[Apply what you read]:
• A. In the account of Charles Franklin Gingg's life, why were Thatcher and Gingg not sent to Santa Rosa right after their arrest? Answer in one to three sentences.
• B. Carry on the account of Charles Franklin Gingg's life from the point where it stops.
### Source text ###
Charles Franklin Gingg taken June 1920 Pacific Heights Grammar School.
Charles Gingg was born Charles Franklin Padgitt on October 5, 1905 to John A Padgitt and Carrie Belle Wells.  His mother divorced his father and remarried William Carl Gingg.  Charles took William’s last name after his mother remarried.  All family stories have Charles using his middle name.

Frank Gingg married Agnes Mattson  September 5, 1925.  On the marriage certificate, Frank is listed as 22 and Agnes as 19.  In reality, Agnes was only 16 at the time.  She had lied to get past the age restrictions for marriage.  They had one daughter, Shirley Marie Gingg on September 16, 1927.  The 1930 census shows the young family living in Santa Rosa, California.  At the beginning of 1933, Agnes left Frank and took their young daughter to live in Santa Rosa.  Frank was living in an apartment in Santa Rosa with Ralph Thatcher.  Apparently, they both worked together as printers in Santa Rosa.

On February  20, 1933, Frank met with Andrew Mareck in San Francisco to discuss driving to Santa Rosa to rob a speakeasy in the back of the Buon Gusto Hotel on Adams Street. Frank, along with Tony Cardinelli, F.B. ‘Slim’ Hoyt, Ralph Thatcher, George Jones and Andrew Mareck drove up to Santa Rosa in several cars on February 25 and 26 and met at the apartment of Ralph Thatcher.  During the early evening of February 27th, the ‘gang’ robbed the 101 Ranch.  Frank was not present for this robbery as he was driving up from San Francisco.  He met the men at Thatcher’s apartment after.

Later in the evening, Andrew Mareck and Frank Gingg went to the speakeasy adjoining the Buon Gusto Hotel for some drinks.  They returned to the apartment once again, where they collected their friends and in two cars drove back to Adams Street.  Frank Gingg and George Jones remained in the cars as the get-away drivers.  Mareck, Cardinelli, and Hoyt entered the speakeasy with guns and declared “stick ’em up.”  They stole approximately $17 dollars from the speakeasy patrons and another $100 dollar from the three slot machines in the room.
There was a nightwatchman, C.R. ‘Bill’ Carrick, who made regular rounds in the neighborhood.  One of the victims of the robbery warned that the nightwatchman would be coming soon.  Slim Hoyt went outside to keep watch and ran straight into Carrick in the alley.  He shot Carrick six times.  Somehow, while being shot, Carrick was able to hit Hoyt once in the arm with his own gun.
Meanwhile, George Jones, who was waiting as a get away driver, was spooked by the gunshots and ran back to Thatcher’s apartment.  By the time he arrived at the apartment, both cars with the rest of the ‘gang’ had already returned.  Thatcher and Mareck, an ‘illegal doctor’ (he was on trial for performing abortions the year prior), tended to Hoyt’s wounds.  Gingg, Cardinelli, and Jones all immediately returned to San Francisco.
The cars used in the robbery/murder were quickly identified to police who within hours found them parked outside of Thatcher’s apartment. Police took Thatcher and Mareck into custody.  Slim Hoyt had escaped and was on the run.  After Mareck was interviewed, the Santa Rosa police had the San Francisco police go to his home.  At the apartment in San Francisco, the police found Thatcher and Gingg.  All men were arrested.  Thatcher and Gingg were not immediately transferred to Santa Rosa because the Sheriff had received threats of mob violence.
### Exercise data ###
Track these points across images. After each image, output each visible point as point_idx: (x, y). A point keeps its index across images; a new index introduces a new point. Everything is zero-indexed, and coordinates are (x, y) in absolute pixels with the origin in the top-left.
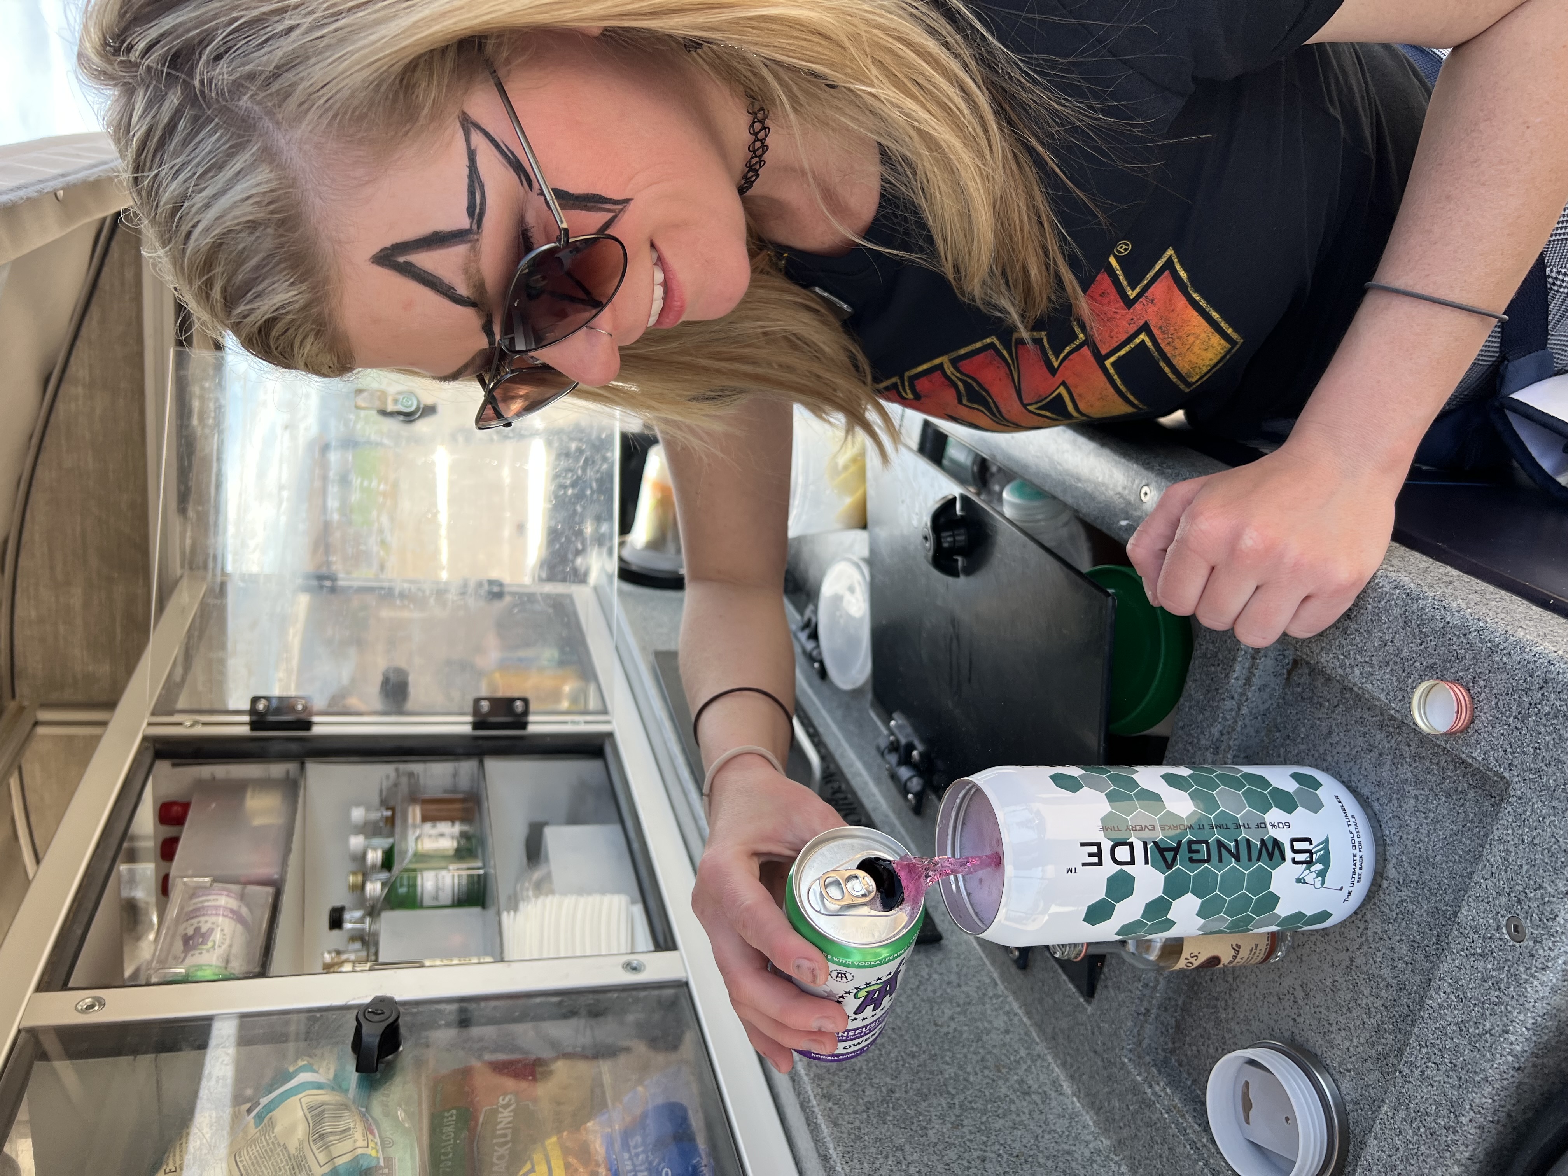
###
[Exercise responses]:
• A. They were held back because the Sheriff had received threats of mob violence.

• B.
In the days after the murder, the police ordered that all speakeasy’s in Santa Rosa be shut down.  Apparently, the was not a drink to be found the following evening.
Agnes Gingg and her mother-in-law, Carrie Belle Gingg, visited Frank in jail.  Agnes told the local paper “I have all the faith in the world in Frank and I’ll do everything in my power to help him.  Frank has never been in any trouble before.  I can’t believe that he would do anything like this.  He told me when I talked to him that he wasn’t there when the shooting occurred and I believe him.  But, I can’t understand how he ever became mixed up with that crowd in the first place.”  Apparently, Frank became friends with the ‘gang’ after Agnes left him.
I have not found out if and when Slim Hoyt was arrested.  I have scanned the papers a month after the robbery/murder and he still had not been captured.
All of the ‘gang’ members were convicted of robbery and first degree murder in May 1933.  All of the men were sentenced to life and 5 years to life CS (My best guess is that notation means concurrent sentences).  Frank was processed at the intake center at San Quentin on June 2, 1933.  Mareck and Jones both tried to appeal their convictions.  Both of the appeals were denied.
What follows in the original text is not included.